El pecado en la vida del creyente
Después de lo dicho, estoy convencido de que la prueba más grande de la extensión y el poder del pecado, es lo pertinaz que es en aferrarse al hombre, aun después de que este se ha convertido y es el objeto de las operaciones del Espíritu Santo. Según el lenguaje del Noveno Artículo, "esta infección de la naturaleza permanece..., aun en los que están regenerados". Tan profundas son las raíces de la corrupción humana, que aún después de que nacemos de nuevo, hemos sido renovados, "limpiados, santificados, justificados" y hechos miembros vivos de Cristo, estas raíces siguen vivas en el fondo de nuestros corazones y, como la lepra en las paredes de la casa, nunca nos libramos de ella hasta que la casa terrenal de este tabernáculo se haya disuelto. Sin lugar a dudas, el pecado en el corazón del cristiano ya no domina. Está controlado, mortificado y crucificado por el poder expulsivo del nuevo principio de gracia.

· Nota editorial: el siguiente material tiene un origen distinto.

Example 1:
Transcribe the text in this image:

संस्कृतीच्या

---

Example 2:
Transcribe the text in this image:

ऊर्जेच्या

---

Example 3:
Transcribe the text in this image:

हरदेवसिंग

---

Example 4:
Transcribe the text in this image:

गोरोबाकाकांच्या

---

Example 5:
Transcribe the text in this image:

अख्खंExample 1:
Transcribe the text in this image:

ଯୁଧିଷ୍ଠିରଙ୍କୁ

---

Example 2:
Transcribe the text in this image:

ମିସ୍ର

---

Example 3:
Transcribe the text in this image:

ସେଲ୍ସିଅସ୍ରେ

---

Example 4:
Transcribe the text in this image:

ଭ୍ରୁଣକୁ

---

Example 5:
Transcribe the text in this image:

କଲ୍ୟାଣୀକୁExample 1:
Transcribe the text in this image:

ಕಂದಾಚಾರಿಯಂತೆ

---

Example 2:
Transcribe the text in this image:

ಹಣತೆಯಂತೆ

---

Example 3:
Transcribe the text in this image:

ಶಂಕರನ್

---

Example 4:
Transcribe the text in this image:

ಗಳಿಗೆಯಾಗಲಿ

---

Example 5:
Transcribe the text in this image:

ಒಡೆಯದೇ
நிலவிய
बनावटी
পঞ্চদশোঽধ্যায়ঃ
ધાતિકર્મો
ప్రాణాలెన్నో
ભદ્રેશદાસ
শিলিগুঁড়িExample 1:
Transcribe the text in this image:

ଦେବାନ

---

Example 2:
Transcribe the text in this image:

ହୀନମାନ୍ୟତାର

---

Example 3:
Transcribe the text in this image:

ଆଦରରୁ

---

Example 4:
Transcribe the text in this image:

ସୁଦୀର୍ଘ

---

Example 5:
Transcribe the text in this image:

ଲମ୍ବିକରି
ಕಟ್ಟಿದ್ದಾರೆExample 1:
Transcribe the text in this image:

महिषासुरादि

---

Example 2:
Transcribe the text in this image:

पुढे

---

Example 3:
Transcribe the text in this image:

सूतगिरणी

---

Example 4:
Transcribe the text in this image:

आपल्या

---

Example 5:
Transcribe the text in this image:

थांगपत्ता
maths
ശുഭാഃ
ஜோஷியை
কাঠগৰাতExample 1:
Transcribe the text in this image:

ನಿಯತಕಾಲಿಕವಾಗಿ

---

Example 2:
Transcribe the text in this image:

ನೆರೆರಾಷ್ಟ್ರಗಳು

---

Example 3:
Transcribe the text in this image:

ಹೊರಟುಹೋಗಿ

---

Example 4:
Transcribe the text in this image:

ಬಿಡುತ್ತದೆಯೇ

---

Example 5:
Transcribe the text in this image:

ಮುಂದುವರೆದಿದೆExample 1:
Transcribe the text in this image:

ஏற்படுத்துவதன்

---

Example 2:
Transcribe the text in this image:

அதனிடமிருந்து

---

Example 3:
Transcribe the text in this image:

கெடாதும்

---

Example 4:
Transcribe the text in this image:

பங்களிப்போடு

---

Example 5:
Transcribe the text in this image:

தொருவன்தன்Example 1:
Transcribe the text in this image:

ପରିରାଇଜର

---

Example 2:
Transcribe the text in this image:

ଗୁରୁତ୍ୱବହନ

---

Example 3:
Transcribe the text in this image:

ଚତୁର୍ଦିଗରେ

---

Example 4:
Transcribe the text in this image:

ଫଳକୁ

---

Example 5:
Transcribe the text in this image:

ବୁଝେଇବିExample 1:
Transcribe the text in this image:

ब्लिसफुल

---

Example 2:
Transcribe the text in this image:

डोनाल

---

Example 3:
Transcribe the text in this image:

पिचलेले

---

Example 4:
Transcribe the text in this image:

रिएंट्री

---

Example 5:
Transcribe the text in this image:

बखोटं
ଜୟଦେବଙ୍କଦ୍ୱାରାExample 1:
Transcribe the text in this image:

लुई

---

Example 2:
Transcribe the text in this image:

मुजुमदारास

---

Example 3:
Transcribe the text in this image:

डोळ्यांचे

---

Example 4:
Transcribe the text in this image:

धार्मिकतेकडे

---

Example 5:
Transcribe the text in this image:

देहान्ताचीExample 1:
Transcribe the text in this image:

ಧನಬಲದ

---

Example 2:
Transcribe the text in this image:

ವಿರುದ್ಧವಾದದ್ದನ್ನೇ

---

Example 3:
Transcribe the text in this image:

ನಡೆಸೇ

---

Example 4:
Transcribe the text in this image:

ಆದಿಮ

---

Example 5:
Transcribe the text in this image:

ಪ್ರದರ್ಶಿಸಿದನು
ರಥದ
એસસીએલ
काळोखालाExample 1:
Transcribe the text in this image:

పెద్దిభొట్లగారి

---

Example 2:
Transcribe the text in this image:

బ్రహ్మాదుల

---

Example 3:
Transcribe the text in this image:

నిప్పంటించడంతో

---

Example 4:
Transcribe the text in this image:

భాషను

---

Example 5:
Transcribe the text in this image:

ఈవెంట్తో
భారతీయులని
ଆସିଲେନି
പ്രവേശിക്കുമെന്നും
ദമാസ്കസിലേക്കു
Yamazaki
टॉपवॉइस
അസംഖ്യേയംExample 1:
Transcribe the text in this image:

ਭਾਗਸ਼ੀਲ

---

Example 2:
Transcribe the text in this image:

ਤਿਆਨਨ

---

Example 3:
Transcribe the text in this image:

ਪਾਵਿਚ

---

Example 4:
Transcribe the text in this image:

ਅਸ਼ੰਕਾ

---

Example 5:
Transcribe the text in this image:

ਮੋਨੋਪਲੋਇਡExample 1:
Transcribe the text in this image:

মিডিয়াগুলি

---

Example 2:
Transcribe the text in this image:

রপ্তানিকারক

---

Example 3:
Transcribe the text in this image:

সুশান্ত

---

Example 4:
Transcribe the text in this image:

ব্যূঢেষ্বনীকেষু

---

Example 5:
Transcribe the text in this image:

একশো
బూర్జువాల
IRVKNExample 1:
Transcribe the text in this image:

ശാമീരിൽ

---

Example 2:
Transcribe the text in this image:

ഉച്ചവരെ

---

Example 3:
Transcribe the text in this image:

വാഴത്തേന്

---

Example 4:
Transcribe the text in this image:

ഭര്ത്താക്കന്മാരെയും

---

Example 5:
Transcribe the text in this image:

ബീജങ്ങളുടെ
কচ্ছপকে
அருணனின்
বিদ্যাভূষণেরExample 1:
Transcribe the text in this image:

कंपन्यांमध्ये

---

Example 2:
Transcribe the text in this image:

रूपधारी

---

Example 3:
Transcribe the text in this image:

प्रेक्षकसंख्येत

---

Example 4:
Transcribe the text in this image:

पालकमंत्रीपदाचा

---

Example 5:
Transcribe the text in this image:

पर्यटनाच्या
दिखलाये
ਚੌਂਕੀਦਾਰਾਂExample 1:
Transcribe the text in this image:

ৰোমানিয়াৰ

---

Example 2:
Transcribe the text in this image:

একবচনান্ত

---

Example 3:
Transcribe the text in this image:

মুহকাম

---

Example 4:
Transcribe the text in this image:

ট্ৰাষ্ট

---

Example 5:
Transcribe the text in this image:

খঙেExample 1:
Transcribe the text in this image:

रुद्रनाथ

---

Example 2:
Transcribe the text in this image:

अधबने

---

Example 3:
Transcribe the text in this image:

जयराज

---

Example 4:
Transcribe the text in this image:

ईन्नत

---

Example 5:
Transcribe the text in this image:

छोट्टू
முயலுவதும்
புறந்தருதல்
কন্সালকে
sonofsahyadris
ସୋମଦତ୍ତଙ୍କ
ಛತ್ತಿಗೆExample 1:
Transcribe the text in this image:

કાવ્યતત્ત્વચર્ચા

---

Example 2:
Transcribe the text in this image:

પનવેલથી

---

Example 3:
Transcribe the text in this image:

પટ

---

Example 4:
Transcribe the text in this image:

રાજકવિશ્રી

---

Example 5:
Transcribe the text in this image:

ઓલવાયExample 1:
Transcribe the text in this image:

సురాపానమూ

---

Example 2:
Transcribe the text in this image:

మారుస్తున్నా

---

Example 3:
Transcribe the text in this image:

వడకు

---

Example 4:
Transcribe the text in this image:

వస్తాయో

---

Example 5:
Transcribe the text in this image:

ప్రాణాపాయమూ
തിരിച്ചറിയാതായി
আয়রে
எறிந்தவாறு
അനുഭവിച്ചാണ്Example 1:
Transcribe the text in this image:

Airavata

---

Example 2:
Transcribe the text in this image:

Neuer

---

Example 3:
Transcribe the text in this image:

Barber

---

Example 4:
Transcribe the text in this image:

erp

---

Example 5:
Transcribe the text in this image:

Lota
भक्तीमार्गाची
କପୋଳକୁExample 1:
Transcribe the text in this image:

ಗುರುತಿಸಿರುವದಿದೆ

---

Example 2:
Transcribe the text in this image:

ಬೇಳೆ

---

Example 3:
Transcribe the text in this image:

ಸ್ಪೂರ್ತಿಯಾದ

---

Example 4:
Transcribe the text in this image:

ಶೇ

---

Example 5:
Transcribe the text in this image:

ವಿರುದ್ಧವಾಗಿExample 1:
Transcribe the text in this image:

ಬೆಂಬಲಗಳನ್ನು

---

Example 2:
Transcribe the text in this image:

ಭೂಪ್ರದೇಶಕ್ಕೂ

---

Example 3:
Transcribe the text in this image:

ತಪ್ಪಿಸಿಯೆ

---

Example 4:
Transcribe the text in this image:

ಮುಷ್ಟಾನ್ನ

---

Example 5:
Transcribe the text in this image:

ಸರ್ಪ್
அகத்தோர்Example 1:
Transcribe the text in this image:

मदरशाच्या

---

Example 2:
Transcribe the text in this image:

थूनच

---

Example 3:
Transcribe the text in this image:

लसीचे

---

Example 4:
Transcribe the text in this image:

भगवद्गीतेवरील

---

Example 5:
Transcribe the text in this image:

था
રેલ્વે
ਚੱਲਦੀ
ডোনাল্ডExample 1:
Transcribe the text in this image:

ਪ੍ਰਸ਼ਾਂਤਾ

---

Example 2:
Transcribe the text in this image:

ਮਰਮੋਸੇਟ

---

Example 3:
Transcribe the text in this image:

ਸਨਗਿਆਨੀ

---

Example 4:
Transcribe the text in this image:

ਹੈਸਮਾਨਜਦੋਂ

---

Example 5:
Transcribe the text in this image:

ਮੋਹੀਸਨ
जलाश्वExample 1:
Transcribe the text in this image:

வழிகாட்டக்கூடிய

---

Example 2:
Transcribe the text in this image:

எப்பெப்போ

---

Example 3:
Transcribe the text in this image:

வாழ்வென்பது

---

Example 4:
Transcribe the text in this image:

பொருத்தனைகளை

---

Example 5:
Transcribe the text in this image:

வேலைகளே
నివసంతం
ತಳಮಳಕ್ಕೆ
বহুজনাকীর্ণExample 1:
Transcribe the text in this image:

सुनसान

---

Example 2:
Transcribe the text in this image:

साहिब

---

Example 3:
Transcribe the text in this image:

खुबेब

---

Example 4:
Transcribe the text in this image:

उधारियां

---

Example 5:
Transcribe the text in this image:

La vida del creyente es una vida de victoria, no de fracaso. Pero las mismas batallas que hay en su seno, la lucha que ve que tiene que librar diariamente, el celo continuo que tiene que ejercer sobre su hombre interior, el conflicto entre la carne y el espíritu, los "quejidos" que nadie, fuera de los que los han vivido conocen, testifican de la misma gran verdad, todos muestran el enorme poder y vitalidad del pecado. ¡Ciertamente debe ser poderoso ese enemigo que aunque esté crucificado sigue vivo! ¡Feliz es aquel creyente que lo comprende y, mientras se regocija en Cristo Jesús, no confía para nada en la carne y, por lo tanto, dice: "Gracias a Dios que nos da la victoria" (1 Co. 15:57); nunca se olvida de estar en guardia y orando para no caer en tentación!